Departemen Hukum Administrasi Fakultas Hukum Universitas Airlangga (FH UNAIR) pada Rabu (2/3/2022), mengadakan webinar series bertema “Pengadaan Tanah untuk Usaha Pertambangan dalam rangka Pembangunan Strategis Nasional: Tinjauan terhadap Peristiwa Wadas”. Webinar yang diselenggarakan atas kerja sama dengan Pusat Studi Energi Baru dan Terbarukan serta Pusat Kajian Hukum Agraria FH UNAIR itu, dihadiri oleh empat pembicara yang ahli dalam bidangnya masing-masing.
Pembicara terakhir pada webinar tersebut, Dr Suparto Wijoyo SH MHum, ahli hukum lingkungan yang juga merupakan dosen hukum lingkungan FH UNAIR memaparkan bahwa pemerintah seharusnya melindungi segenap bangsa Indonesia. Ia mengutip Pasal 33 ayat (3) UUD NRI 1945 di mana bumi dan kekayaan alam yang terkandung di dalamnya dikuasai oleh negara dan seharusnya dipergunakan untuk kemakmuran rakyat.
“Menambang batuan andesit di Wadas untuk material pembangunan mestinya bisa mensejahterakan rakyat. Ini adalah cita dasar konstitusional bahwa pembangunan dan pertambangan itu adalah untuk memakmurkan rakyat, ” jelasnya.
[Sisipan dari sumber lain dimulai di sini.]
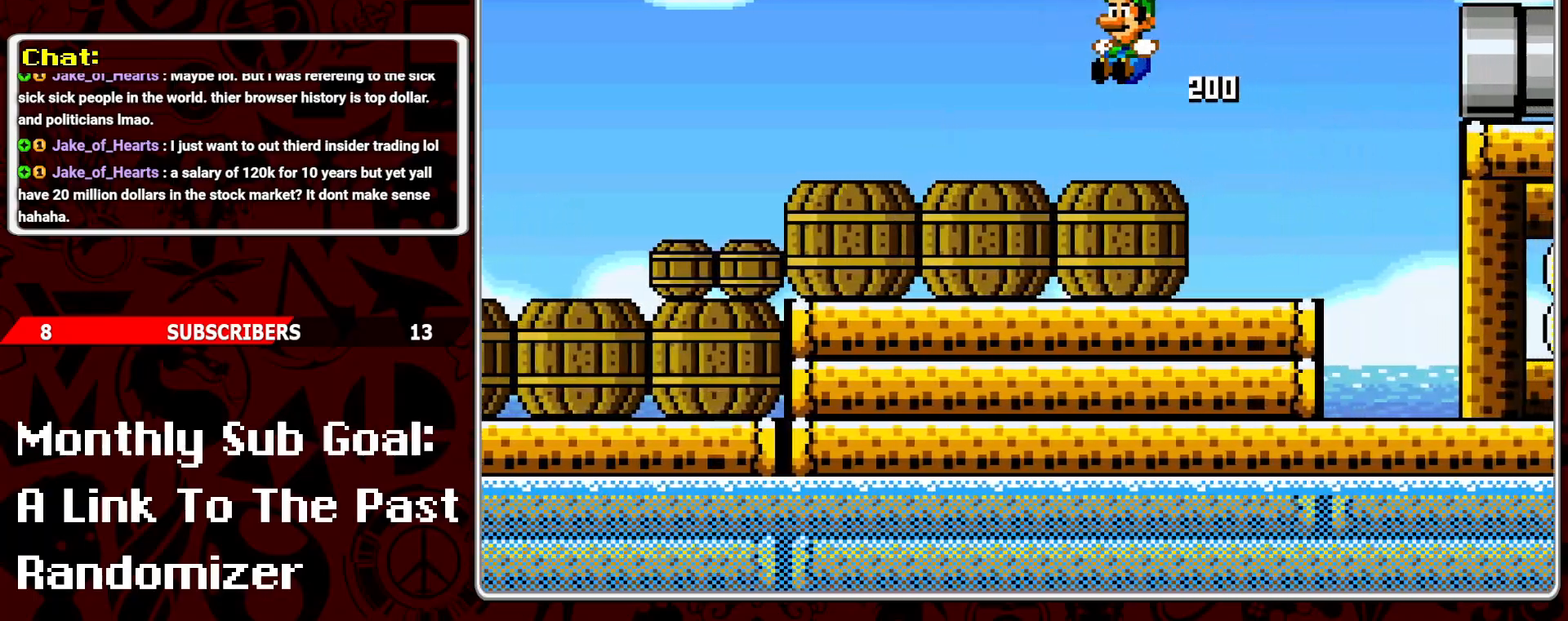
{"buttons": ["B", "Y", "DPAD_RIGHT"], "events": [[17, "DPAD_LEFT", "up"], [133, "DPAD_RIGHT", "down"], [400, "B", "down"]]}
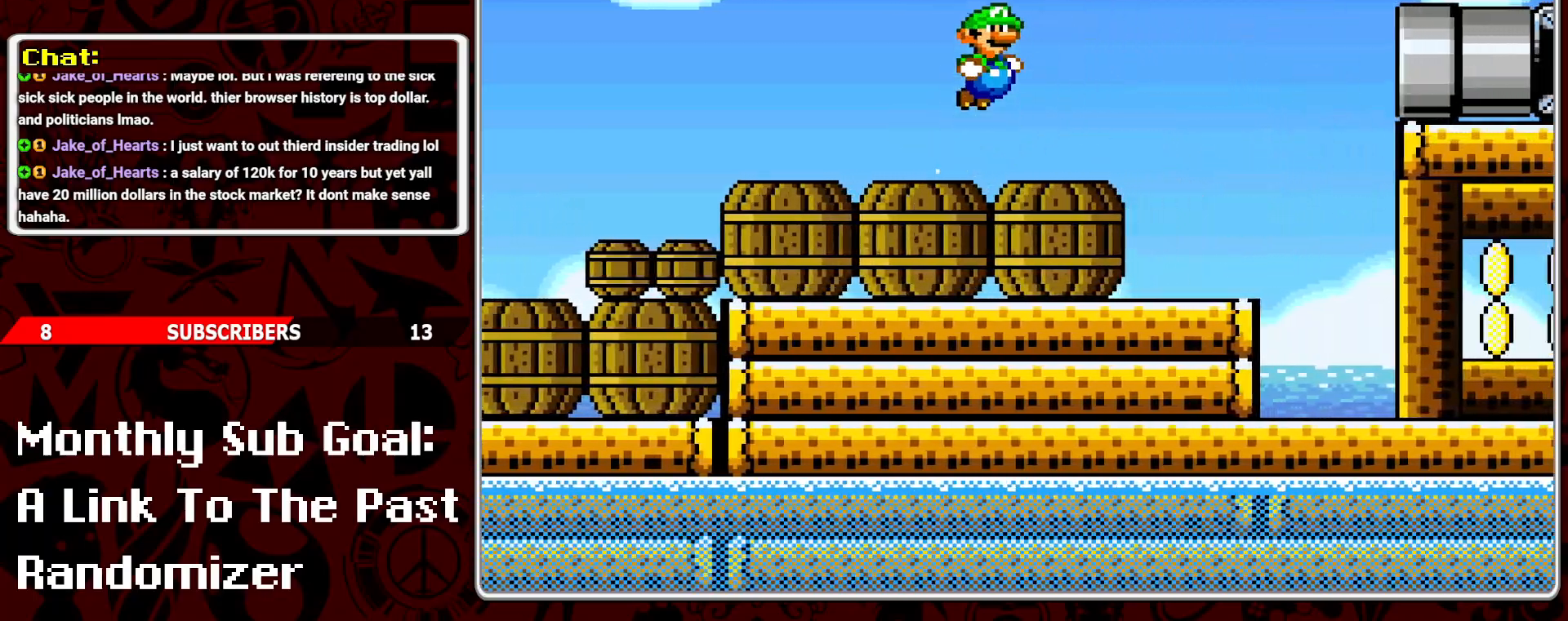
{"buttons": ["B", "Y", "DPAD_RIGHT"], "events": []}
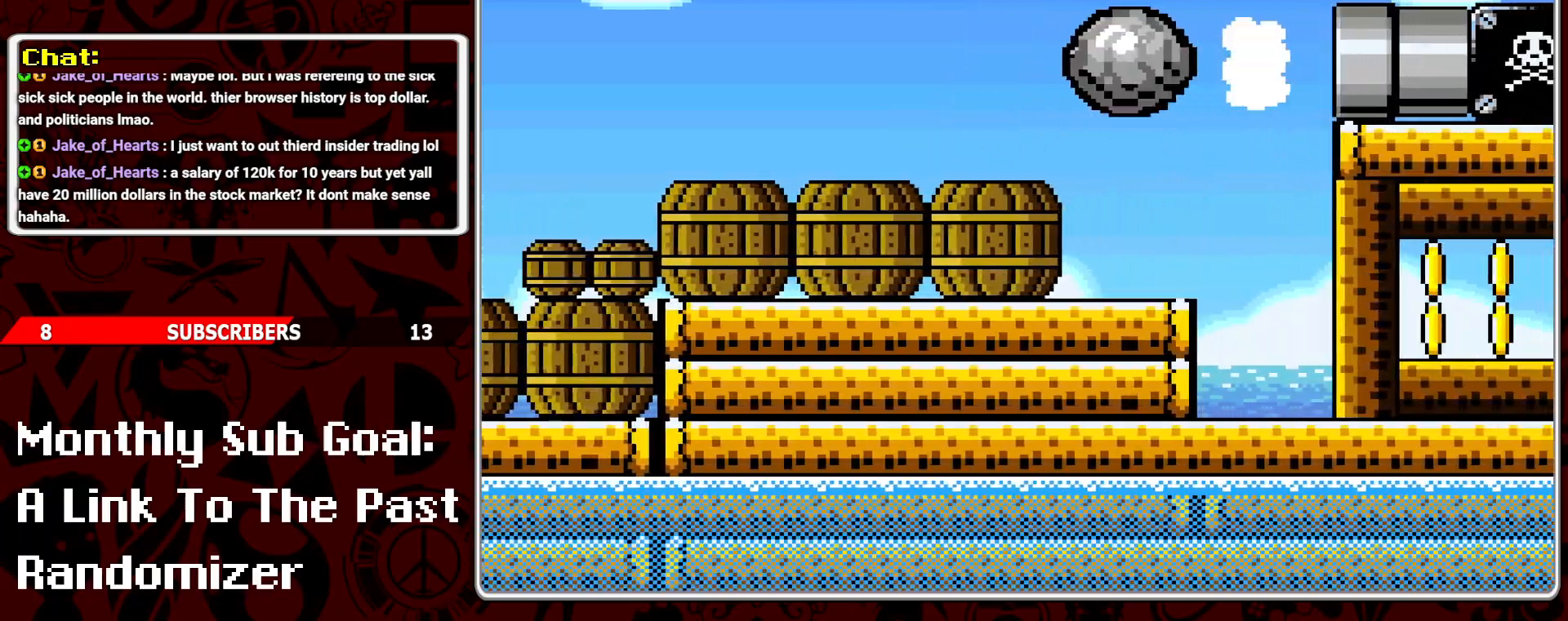
{"buttons": ["A", "Y"], "events": [[167, "B", "up"], [183, "DPAD_RIGHT", "up"], [317, "DPAD_RIGHT", "down"], [400, "A", "down"], [500, "DPAD_RIGHT", "up"]]}
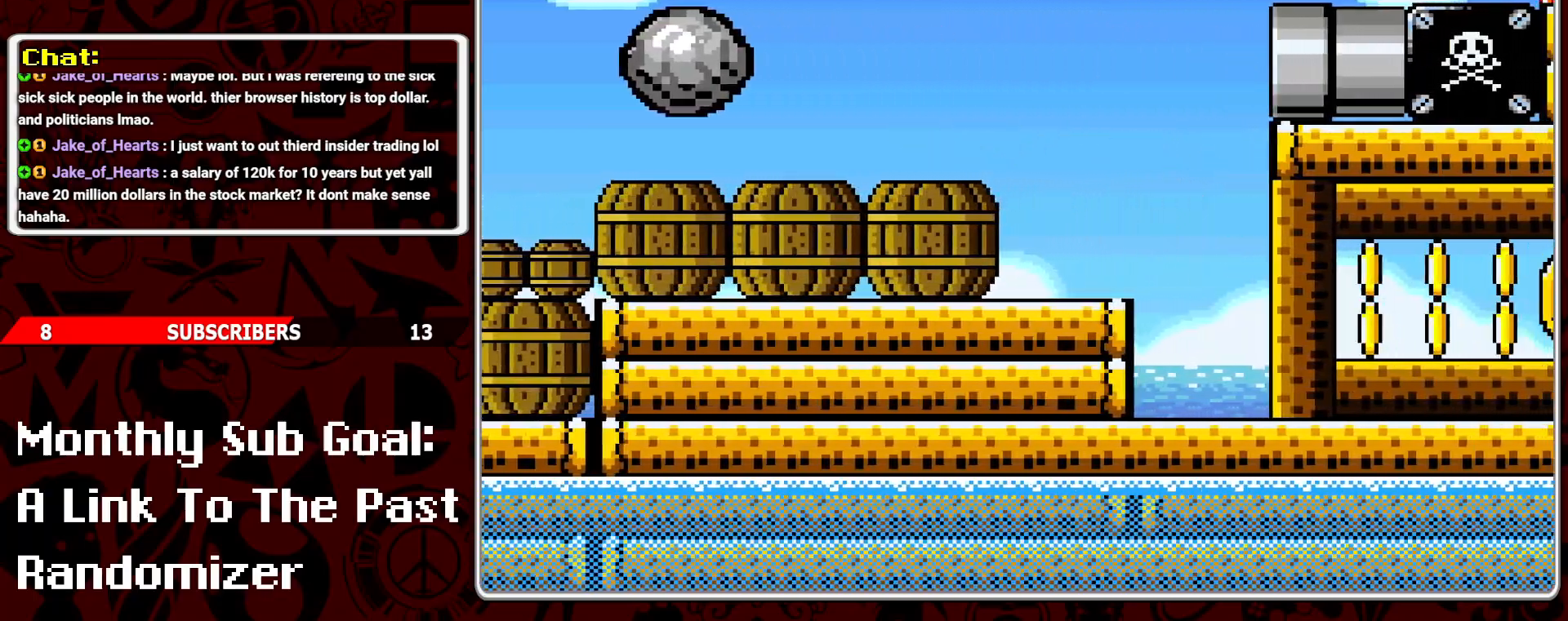
{"buttons": ["Y", "DPAD_RIGHT"], "events": [[83, "DPAD_LEFT", "down"], [167, "A", "up"], [383, "DPAD_LEFT", "up"], [483, "DPAD_RIGHT", "down"]]}
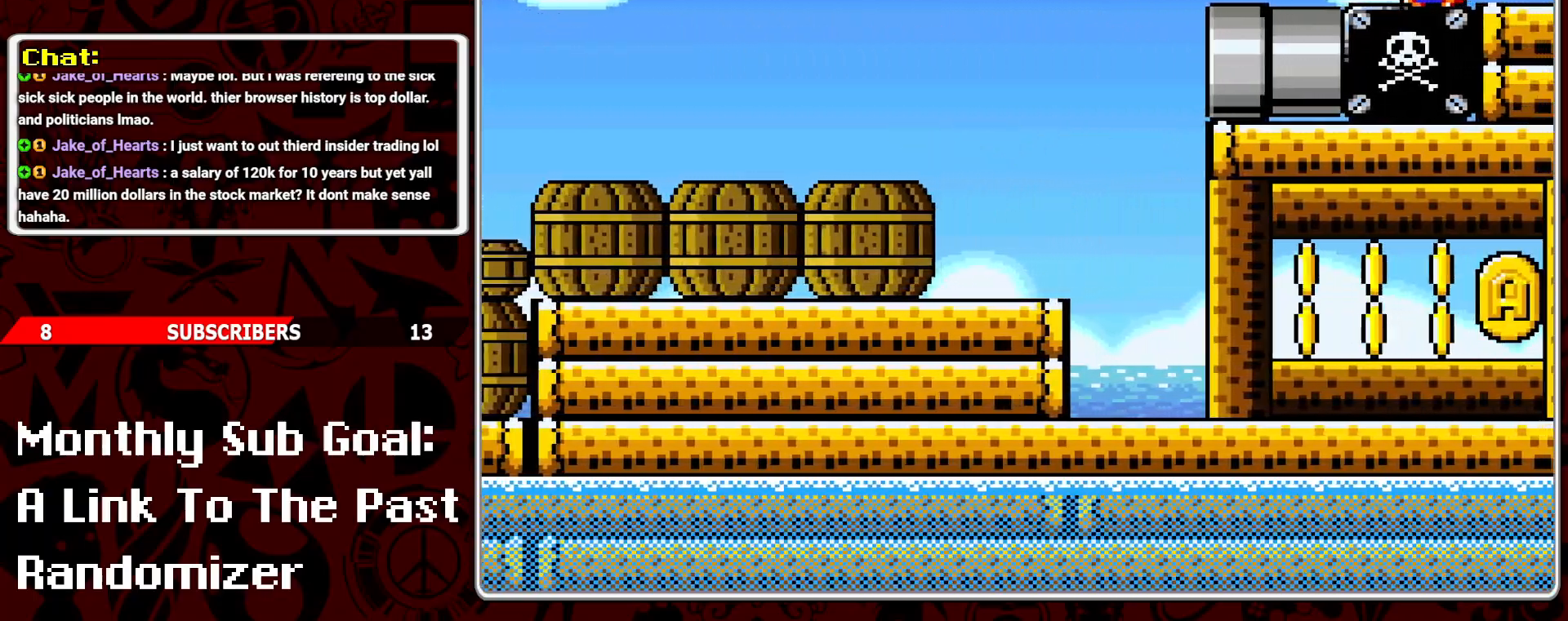
{"buttons": ["Y", "DPAD_RIGHT"], "events": [[100, "DPAD_RIGHT", "up"], [217, "DPAD_LEFT", "down"], [300, "A", "down"], [317, "DPAD_LEFT", "up"], [417, "A", "up"], [417, "DPAD_RIGHT", "down"]]}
Namun, sambungnya, apa yang terjadi di Desa Wadas bukanlah pembangunan yang mensejahterakan masyarakat. Menurutnya, analisis mengenai dampak lingkungan (AMDAL) yang dilakukan belum maksimal. Pertambangan di Desa Wadas dinilai dapat merusak ekosistem seperti mata air yang terancam dan tatanan lingkungan yang terganggu.
Suparto menambahkan bahwa kasus seperti itu tidak hanya terjadi di Desa Wadas. Kasus-kasus pertambangan di Sulawesi, Riau, Papua, dan berbagai daerah lain di Indonesia memiliki akar masalah yang serupa dengan Desa Wadas.
“Apakah itu izin, apakah itu urusan dokumen AMDAL, (pemerintah seharusnya, red) memberi ruang (untuk partisipasi masyarakat, red). Kalau ini tidak ditempuh, itulah yang dinamakan cacat prosedur, ” terangnya.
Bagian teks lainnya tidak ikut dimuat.